**Latihan A:** Menurut teks di bawah tentang partai politik, DPR, dan korupsi, lembaga apa yang menetapkan anggota DPR sebagai tersangka kasus dugaan suap dan korupsi?

**Teks:**

Parpol, DPR, dan Korupsi
Syamsuddin Haris ; Profesor Riset LIPI
|
KOMPAS,
30 Oktober 2015
Setiap kali anggota DPR tertangkap tangan ataupun ditetapkan
sebagai tersangka kasus dugaan suap dan korupsi oleh Komisi Pemberantasan
Korupsi, kita hanya bisa bergumam dan mengelus dada. Partai politik dan DPR
seolah-olah begitu sulit dipisahkan dari mata rantai isu korupsi. Mengapa?
Rasa terkejut kita belum benar-benar hilang atas penetapan
status tersangka bagi Sekretaris Jenderal Partai Nasional Demokrat (Nasdem)

**Baris Data:**
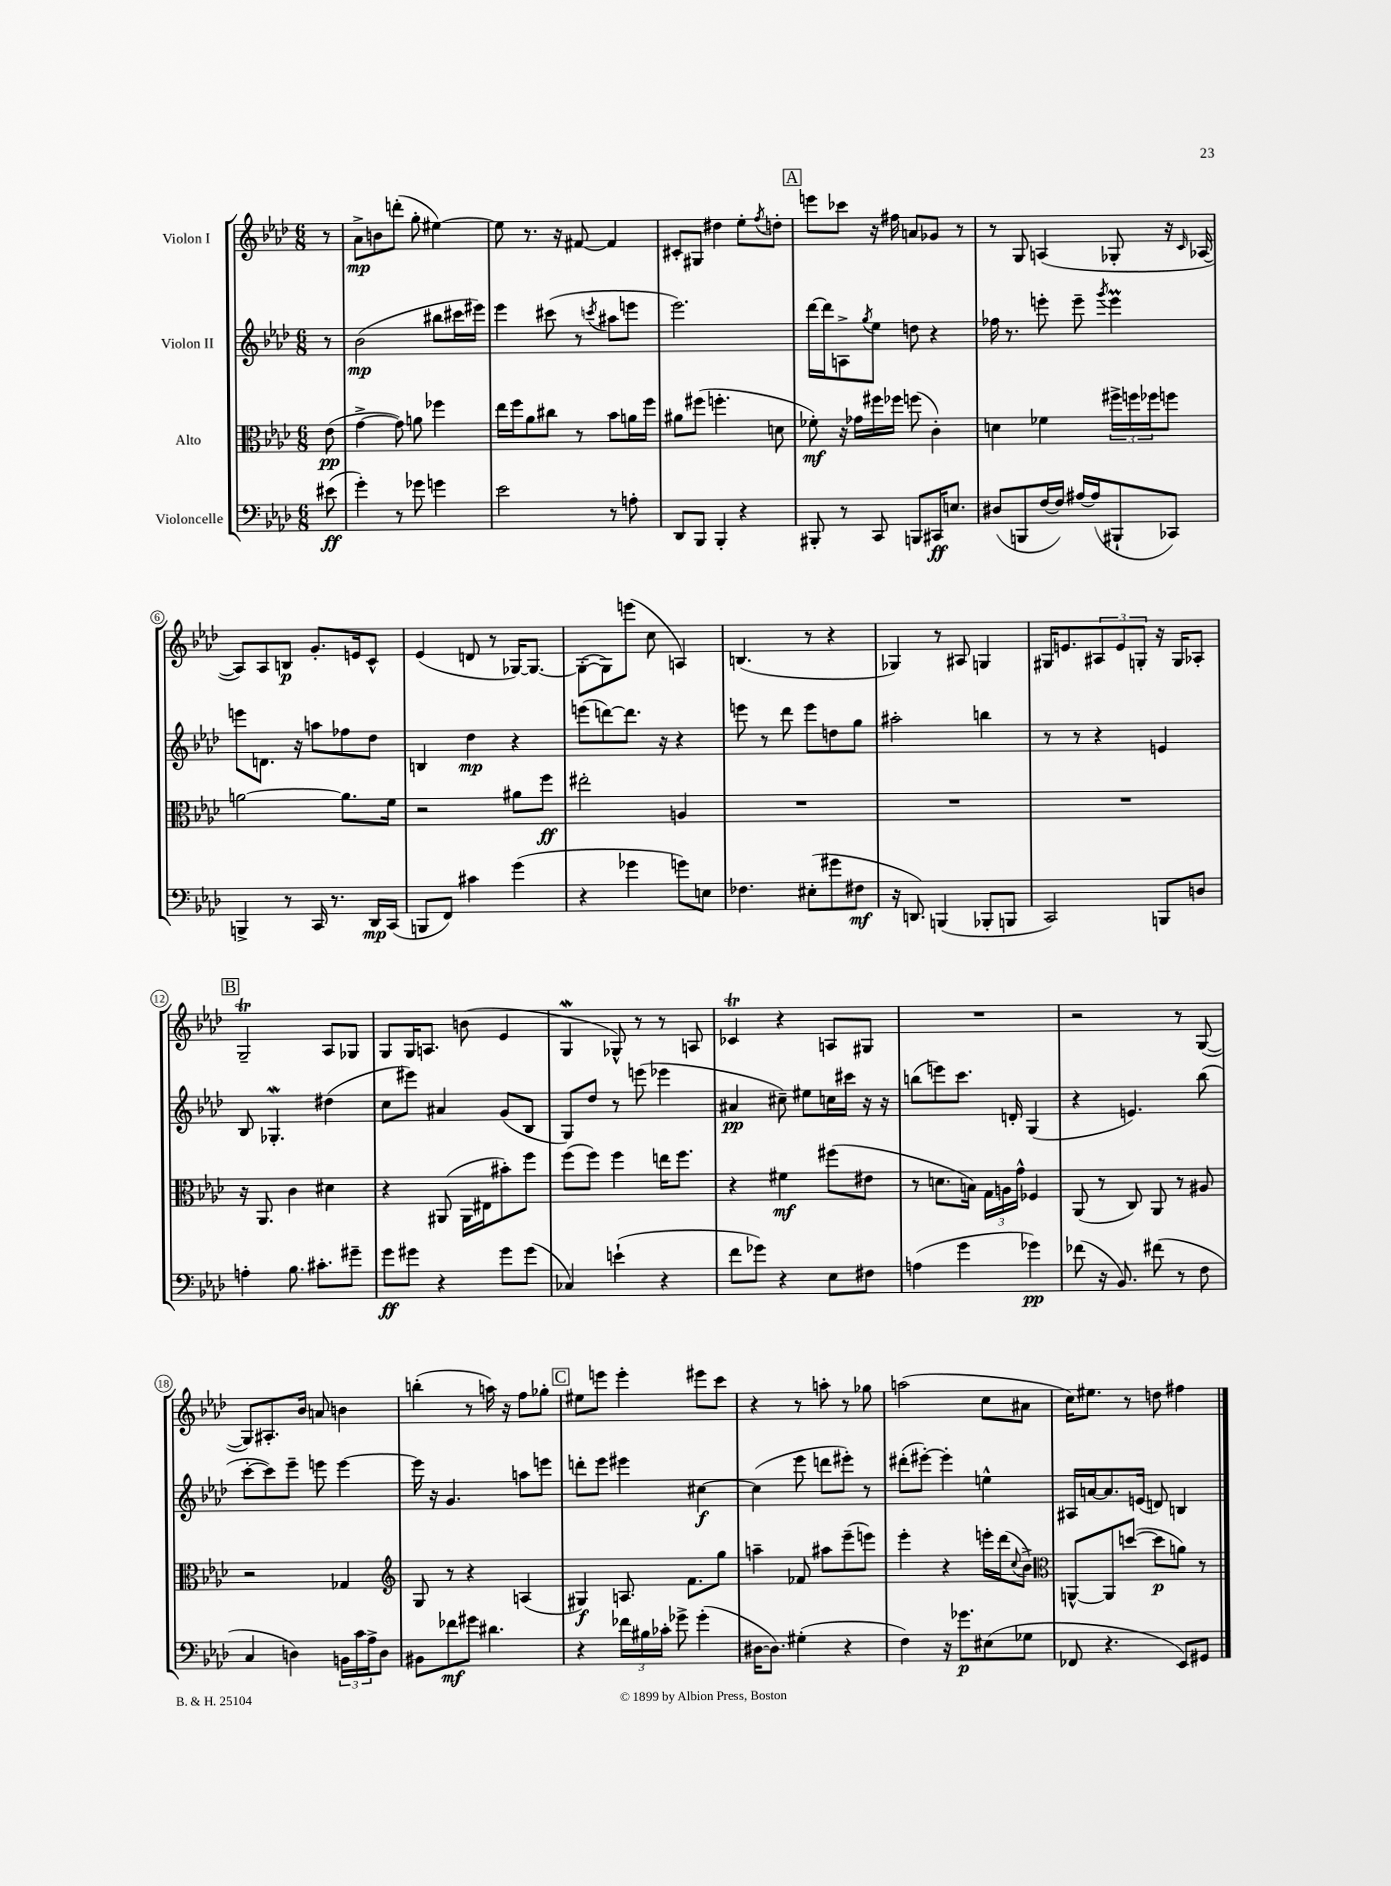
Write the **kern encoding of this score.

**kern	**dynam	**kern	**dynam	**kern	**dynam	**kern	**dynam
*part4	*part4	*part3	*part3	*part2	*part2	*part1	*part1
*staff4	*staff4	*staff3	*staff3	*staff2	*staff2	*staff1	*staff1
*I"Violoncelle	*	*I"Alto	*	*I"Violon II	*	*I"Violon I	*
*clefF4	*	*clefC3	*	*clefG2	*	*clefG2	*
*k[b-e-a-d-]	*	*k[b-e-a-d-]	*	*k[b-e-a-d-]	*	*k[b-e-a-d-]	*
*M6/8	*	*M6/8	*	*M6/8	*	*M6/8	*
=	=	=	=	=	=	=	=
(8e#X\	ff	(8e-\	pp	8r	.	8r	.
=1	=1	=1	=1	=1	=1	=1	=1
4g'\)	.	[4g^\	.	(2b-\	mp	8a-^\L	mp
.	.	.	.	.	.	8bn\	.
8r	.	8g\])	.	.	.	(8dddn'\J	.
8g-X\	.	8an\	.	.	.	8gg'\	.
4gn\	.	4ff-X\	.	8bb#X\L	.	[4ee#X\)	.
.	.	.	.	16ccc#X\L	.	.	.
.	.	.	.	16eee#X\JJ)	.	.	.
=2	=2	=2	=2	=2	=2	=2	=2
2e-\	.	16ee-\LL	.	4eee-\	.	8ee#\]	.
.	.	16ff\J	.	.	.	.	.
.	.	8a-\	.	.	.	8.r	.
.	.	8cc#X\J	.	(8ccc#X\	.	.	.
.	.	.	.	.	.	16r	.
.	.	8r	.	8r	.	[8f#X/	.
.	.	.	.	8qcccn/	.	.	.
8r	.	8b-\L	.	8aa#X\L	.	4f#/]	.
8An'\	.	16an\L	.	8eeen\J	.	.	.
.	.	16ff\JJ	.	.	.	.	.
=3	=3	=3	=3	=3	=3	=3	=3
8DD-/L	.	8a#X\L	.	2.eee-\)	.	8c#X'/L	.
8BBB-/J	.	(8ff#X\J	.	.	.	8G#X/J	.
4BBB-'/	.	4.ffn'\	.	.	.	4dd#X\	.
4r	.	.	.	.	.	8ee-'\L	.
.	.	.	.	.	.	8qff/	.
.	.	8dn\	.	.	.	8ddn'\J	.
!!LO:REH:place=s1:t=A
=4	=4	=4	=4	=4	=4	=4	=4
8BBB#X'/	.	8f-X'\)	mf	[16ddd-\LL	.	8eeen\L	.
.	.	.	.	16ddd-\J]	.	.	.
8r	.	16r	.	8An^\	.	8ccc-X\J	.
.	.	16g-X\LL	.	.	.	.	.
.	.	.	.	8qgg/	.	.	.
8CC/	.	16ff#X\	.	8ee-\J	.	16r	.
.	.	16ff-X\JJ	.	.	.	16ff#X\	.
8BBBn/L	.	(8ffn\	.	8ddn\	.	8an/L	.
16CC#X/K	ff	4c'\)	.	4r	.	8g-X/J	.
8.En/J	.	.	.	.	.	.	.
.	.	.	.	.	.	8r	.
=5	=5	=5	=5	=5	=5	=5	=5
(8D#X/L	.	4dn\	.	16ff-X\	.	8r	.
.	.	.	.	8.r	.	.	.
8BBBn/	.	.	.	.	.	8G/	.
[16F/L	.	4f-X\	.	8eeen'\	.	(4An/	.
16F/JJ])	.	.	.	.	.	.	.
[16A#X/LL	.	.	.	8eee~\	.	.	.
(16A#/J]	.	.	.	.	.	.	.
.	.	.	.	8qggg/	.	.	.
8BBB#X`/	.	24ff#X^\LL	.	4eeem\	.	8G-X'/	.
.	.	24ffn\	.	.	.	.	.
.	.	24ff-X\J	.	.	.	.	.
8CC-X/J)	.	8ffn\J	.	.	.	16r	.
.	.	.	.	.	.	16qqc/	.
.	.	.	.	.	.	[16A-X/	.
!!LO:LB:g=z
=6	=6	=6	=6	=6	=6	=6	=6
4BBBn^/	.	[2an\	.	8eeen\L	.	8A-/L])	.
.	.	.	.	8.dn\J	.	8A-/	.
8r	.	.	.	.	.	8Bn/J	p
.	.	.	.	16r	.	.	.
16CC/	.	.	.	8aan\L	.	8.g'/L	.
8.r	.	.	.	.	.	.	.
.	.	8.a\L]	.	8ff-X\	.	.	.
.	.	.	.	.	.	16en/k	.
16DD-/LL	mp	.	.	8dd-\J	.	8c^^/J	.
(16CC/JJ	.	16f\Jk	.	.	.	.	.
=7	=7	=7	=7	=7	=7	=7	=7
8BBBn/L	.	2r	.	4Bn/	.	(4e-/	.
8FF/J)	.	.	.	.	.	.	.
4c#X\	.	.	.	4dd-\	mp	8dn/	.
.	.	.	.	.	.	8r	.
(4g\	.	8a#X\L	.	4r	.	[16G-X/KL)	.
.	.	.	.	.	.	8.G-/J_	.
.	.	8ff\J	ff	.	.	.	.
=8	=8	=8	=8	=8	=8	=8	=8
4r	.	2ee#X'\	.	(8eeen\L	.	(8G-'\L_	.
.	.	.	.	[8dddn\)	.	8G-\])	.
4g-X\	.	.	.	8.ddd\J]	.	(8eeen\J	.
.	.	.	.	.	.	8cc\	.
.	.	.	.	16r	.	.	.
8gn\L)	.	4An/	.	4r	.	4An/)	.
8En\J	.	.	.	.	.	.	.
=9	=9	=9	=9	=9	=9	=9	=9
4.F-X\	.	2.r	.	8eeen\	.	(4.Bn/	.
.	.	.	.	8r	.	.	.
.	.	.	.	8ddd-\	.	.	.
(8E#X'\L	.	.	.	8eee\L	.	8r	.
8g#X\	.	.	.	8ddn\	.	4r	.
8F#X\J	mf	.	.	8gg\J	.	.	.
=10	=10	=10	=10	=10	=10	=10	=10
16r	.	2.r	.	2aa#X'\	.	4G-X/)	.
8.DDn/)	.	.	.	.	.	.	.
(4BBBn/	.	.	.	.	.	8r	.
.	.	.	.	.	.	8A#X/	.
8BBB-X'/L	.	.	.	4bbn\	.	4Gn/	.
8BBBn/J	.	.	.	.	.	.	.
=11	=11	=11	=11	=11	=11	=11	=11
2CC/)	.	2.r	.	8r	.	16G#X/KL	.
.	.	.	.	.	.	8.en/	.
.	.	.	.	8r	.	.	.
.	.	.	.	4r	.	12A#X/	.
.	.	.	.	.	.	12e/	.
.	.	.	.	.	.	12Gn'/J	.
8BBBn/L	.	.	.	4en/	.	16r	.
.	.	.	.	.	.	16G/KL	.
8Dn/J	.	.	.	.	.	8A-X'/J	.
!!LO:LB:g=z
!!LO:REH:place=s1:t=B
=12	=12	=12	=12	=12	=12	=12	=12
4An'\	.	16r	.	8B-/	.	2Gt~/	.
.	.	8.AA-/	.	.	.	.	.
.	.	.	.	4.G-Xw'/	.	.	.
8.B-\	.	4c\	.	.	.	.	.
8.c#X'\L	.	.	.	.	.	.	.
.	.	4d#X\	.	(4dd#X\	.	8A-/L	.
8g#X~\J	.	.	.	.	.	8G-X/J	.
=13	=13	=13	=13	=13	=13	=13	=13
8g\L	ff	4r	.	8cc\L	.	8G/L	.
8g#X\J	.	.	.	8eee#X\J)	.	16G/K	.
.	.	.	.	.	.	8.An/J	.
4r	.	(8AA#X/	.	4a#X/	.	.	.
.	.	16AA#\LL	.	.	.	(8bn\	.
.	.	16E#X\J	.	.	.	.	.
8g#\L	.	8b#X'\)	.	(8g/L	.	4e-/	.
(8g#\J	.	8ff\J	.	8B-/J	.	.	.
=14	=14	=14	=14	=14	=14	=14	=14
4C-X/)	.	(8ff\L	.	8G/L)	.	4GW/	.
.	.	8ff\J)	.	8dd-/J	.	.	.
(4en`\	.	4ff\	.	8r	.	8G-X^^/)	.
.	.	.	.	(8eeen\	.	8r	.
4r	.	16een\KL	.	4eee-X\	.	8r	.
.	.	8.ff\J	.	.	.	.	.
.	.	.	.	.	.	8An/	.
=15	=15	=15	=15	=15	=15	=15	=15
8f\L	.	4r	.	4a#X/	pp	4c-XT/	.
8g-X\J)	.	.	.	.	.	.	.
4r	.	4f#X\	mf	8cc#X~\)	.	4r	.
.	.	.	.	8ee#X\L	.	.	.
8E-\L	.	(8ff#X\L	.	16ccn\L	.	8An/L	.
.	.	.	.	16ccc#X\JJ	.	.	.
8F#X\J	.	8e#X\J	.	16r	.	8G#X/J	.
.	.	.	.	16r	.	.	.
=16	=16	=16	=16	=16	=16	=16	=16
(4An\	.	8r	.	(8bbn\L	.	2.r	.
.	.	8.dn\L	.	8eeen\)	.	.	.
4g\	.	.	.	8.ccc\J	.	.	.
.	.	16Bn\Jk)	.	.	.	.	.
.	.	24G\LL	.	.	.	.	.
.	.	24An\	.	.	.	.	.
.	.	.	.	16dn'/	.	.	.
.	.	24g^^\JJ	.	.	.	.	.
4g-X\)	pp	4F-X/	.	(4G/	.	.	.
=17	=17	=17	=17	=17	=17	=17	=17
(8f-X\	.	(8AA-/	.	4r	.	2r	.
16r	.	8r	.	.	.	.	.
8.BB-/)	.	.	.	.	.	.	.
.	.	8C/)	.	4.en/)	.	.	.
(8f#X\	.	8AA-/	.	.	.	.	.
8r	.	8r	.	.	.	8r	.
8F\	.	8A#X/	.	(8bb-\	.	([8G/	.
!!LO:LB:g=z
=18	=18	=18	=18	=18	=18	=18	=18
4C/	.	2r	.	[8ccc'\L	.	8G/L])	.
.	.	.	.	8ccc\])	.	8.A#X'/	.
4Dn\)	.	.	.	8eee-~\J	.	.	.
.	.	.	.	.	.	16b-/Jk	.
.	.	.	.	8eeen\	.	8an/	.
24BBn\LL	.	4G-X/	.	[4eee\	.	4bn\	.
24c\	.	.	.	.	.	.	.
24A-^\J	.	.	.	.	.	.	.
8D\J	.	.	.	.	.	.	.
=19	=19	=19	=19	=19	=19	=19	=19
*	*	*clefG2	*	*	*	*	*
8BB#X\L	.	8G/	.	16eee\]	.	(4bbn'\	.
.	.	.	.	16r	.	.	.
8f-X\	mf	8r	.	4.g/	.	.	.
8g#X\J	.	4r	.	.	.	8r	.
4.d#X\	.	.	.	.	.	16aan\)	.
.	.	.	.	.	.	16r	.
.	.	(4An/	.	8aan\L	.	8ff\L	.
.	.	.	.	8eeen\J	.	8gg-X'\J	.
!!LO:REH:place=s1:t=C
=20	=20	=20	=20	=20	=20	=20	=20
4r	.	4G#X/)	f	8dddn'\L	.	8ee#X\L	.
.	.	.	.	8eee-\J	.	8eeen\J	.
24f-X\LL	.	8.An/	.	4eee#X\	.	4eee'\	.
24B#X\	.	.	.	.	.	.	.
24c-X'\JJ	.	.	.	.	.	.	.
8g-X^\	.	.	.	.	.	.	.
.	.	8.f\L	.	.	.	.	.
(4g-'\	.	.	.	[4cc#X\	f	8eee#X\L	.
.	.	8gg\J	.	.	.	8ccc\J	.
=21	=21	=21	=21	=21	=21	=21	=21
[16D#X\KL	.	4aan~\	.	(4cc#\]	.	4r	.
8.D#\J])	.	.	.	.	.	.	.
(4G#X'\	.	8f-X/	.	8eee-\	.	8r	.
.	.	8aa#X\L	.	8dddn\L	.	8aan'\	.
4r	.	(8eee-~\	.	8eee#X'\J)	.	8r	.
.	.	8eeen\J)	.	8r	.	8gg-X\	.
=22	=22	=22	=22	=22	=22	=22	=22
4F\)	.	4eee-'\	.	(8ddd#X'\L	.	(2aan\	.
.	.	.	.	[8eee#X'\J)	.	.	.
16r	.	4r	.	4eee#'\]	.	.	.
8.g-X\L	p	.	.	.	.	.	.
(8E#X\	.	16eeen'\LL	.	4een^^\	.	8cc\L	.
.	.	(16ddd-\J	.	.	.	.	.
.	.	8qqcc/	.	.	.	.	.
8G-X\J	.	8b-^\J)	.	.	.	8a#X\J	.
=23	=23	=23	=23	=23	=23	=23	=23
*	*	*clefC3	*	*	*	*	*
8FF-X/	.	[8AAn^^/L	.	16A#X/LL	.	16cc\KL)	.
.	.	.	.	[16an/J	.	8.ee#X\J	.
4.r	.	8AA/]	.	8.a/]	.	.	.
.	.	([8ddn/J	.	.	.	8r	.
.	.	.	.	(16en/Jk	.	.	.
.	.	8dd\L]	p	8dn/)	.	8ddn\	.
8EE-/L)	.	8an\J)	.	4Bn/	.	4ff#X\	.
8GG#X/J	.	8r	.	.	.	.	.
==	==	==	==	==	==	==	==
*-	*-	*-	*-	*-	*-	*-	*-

**Latihan B:** Temukan setiap baris dalam catatan di atas yang memuat string "place", lalu salin baris-baris tersebut.

**Keluaran Lengkap A:** Komisi Pemberantasan Korupsi.

**Keluaran Lengkap B:**
!!LO:REH:place=s1:t=A
!!LO:REH:place=s1:t=B
!!LO:REH:place=s1:t=C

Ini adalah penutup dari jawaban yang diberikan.